Second Opinion: 12 Years a Slave

Slavery is one of those topics that fiction seems unwilling to tackle head on. Coming at it sideways – from the perspective of politicians trying to abolish it, freed slaves taking revenge on their former masters or even fighting alongside each other in the Civil War – seems to make one of the ugliest chapters in American history more dramatically palatable. By tacking on the familiar, comfortable tropes of a genre, filmmakers provide the audience with an at least occasional respite from the atrocities being committed on- or directly off-screen, and cement the victims’ tales of nearly unending tragedy with a hopeful or at least life-affirming finale.

12 Years a Slave is no exception to this rule; the genre it fuses to the issue is Torture Porn.

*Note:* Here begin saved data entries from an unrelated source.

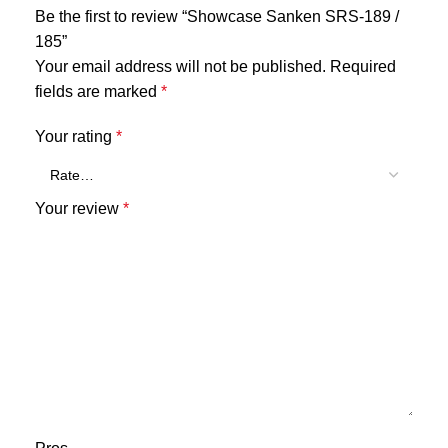
Be the first to review “Showcase Sanken SRS-189 /
185”
Your email address will not be published.
Required
fields are marked
*
Your rating
*
Your review
*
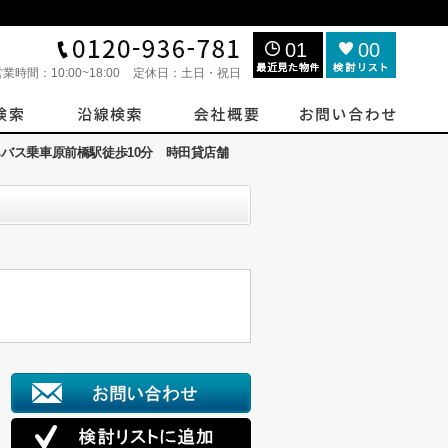
01
00
営業時間：
10:00~18:00
定休日：
土日・祝日
らバス乗車原前橋駅徒歩10分 時田貸店舗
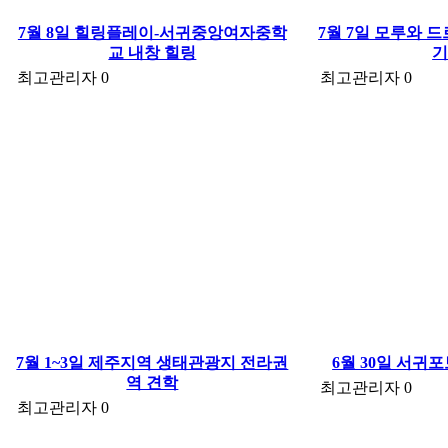
7월 8일 힐링플레이-서귀중앙여자중학
7월 7일 모루와 
교 내창 힐링
최고관리자
0
최고관리자
0
7월 1~3일 제주지역 생태관광지 전라권
6월 30일 서귀
역 견학
최고관리자
0
최고관리자
0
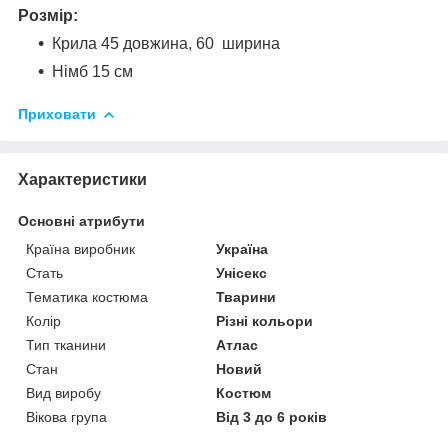
Розмір:
Крила 45 довжина, 60 ширина
Німб 15 см
Приховати
Характеристики
Основні атрибути
Країна виробник
Україна
Стать
Унісекс
Тематика костюма
Тварини
Колір
Різні кольори
Тип тканини
Атлас
Стан
Новий
Вид виробу
Костюм
Вікова група
Від 3 до 6 років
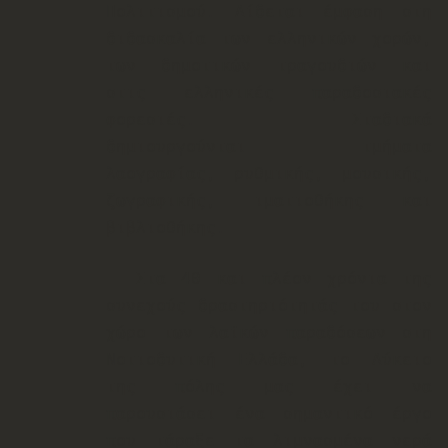
Πολιτισμού. Δί
δεται έμφαση στη
διδασκαλία των ελληνικών χορών,
των δημοτικών τραγουδιών και
στις ελληνικές παραδοσιακές
φορεσιές. Σταδιακά
δημιουργούνται τμήματα
λαογραφίας, ρυθμικής, μουσικής,
ζωγραφικής, ιματιοθήκης και
βιβλιοθήκης.
Στα 40 και πλέον χρόνια της
συνεχούς δραστηριότητάς του στον
χώρο των λαϊκών παραδόσεων στη
Νοτιοδυτική Ελλάδα, το Λύκειο
της πόλης μας έχει να
παρουσιάσει ένα σημαντικό έργο
που τάραξε τα λιμνασμένα νερά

But at least in applying the rules of Torture Porn horror movies it serves to make the audience more sympathetic to the hero’s terrible situation. 12 Years a Slave stars Chiwetel Ejiofor as Solomon Northup, a free black man in the 1840s who is kidnapped, stripped of his identity and dignity, and sold into the slavery in the American South. He was not born into this ungodly hardship: he was just like you, the audience, until his normal life was forcibly taken from him by ghouls who subjected him to manual labor, torture, and constant moral dilemmas over how far he’s willing to acquiesce to this nightmare situation without losing his soul.

TIFF 2013 Review: Fred Topel says 12 Years a Slave “hits more intellectually than emotionally.”

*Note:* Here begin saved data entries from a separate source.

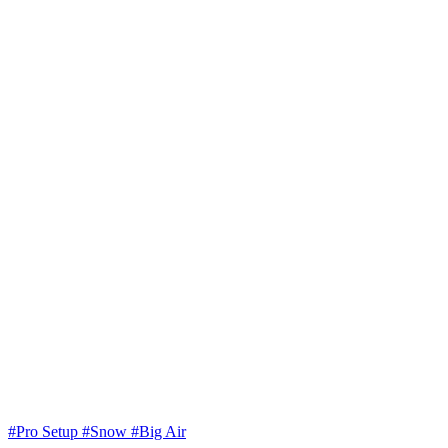
#Pro Setup #Snow #Big Air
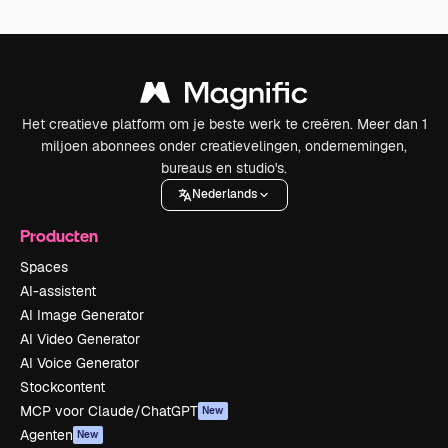
Het creatieve platform om je beste werk te creëren. Meer dan 1
miljoen abonnees onder creatievelingen, ondernemingen,
bureaus en studio's.
Nederlands
Producten
Spaces
AI-assistent
AI Image Generator
AI Video Generator
AI Voice Generator
Stockcontent
MCP voor Claude/ChatGPT
New
Agenten
New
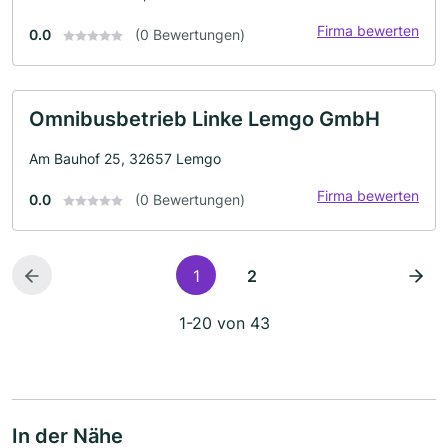
Firma bewerten
0.0
(0 Bewertungen)
Omnibusbetrieb Linke Lemgo GmbH
Am Bauhof 25, 32657 Lemgo
Firma bewerten
0.0
(0 Bewertungen)
1
2
1-20 von 43
In der Nähe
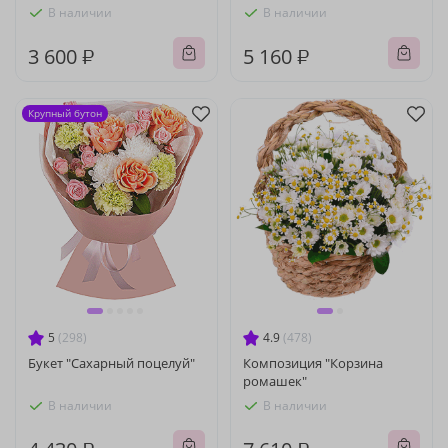
В наличии
В наличии
3 600 ₽
5 160 ₽
Крупный бутон
5
(298)
4.9
(478)
Букет "Сахарный поцелуй"
Композиция "Корзина
ромашек"
В наличии
В наличии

Director Steve McQueen treats the first part of Northup’s journey like a straight-up horror flick, with normalcy giving way to industrial dehumanization and physical and emotional terror. It’s a blunt cinematic device, and perhaps even a little condescending. 12 Years a Slave suggests that you, the audience, couldn’t possibly sympathize with a person actually born into systematic degradation. You could only fully appreciate the plight of a slave if you yourself could be one too, a statement John Ridley’s script makes directly to a lecherous slave-owner Michael Fassbender. In case you’re missing the parallel: to 12 Years a Slave, you are that slave-owner, and without this story you could not have been appropriately sympathetic to the victims of slavery.

But perhaps alarmingly, the somewhat patronizing delivery of Northup’s story really is effective. Providing a stark contrast between “civilized” 19th Century America and the institutionalized hate and humiliation of slavery creates a persecution narrative that makes Ejiofor’s proud hero seem Christlike, at least when he’s not actively giving in to despair, or playing dumb just to avoid nearly constant physical abuse. He has our sympathy, clumsily won though it may have been, and genuine suspense comes as a byproduct of that emotional connection and the interminable horrors that surround him on all sides.

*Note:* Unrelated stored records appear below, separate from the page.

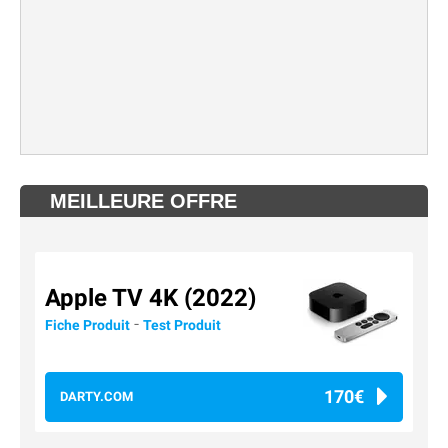
MEILLEURE OFFRE
Apple TV 4K (2022)
-
Fiche Produit
Test Produit
170€
DARTY.COM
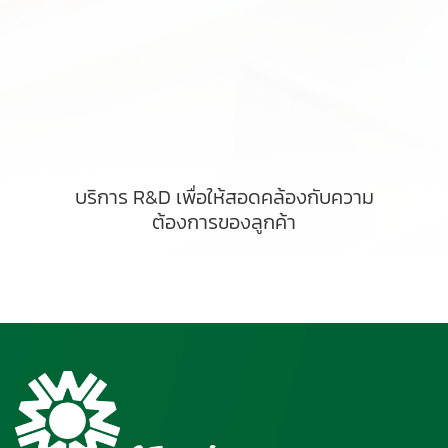
บริการ R&D เพื่อให้สอดคล้องกับความ
ต้องการของลูกค้า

Exclusive Interview: 12 Years a Slave screenwriter John Ridley describes the process of adapting Solomon Northup’s memoir into a movie.

And yet this film certainly seems to do do a disservice to all the individuals around him who were actually born into slavery, and are repeatedly seen as complacent, albeit miserable in their lot. Suicide is presented as a viable option by one of Northup’s peers at the plantation, because unlike 12 Years a Slave’s protagonist she has no hope, not even a slim one, of rescue. Everyone’s looking for a way out, or a way to stay in without suffering too badly, and the only way to make that kind of oppressive misery palatable is – apparently – to view it from the perspective of an outsider forced to experience it for themselves after a lifetime of freedom.

Structurally, that’s not entirely unlike the dramatic problem you also find in films like Glory, which seem to think that the evils of prejudice would only be recognizable when viewed by a character introduced to these injustices for the first time. There’s a frustration in that storytelling device, but seeing as 12 Years a Slave is based on a true story, and dumps its hero so hopelessly into mental and physical degradation, the drama never entirely falls prey to what would normally feel like contrivance. The pain feels real, and the suffering certainly no less potent for starting in a place of comfort. Even the deus ex machina comes across like the only way Northup’s story could have an even remotely satisfactory ending, helpless as he is to do anything about his own oppressive tragedy. But “remotely satisfactory” is as close as we get, particularly when salvation comes at the hands of an almost implausibly saintly producer of 12 Years a Slave.

Exclusive Interview: 12 Years a Slave co-star Sarah Paulson delves into the motivations of a slave-owner.

But the unyielding sense of tension, terror and strife leaves 12 Years a Slave feeling like a powerful horror film, focused as it is more on cementing a thick layer of doom than crafting a dramatically sound story foundation. These structural failings only contribute to that doom, its associate gloom, and the uncontrollable wincing reactions to all the evils on-screen, but they contradict what’s seemingly meant to be a profoundly moving or revelatory cinematic experience. It’s more visceral than thoughtful, more frightening than anything else. 12 Years a Slave is possibly the best horror film of the year, but it’s a disappointing drama.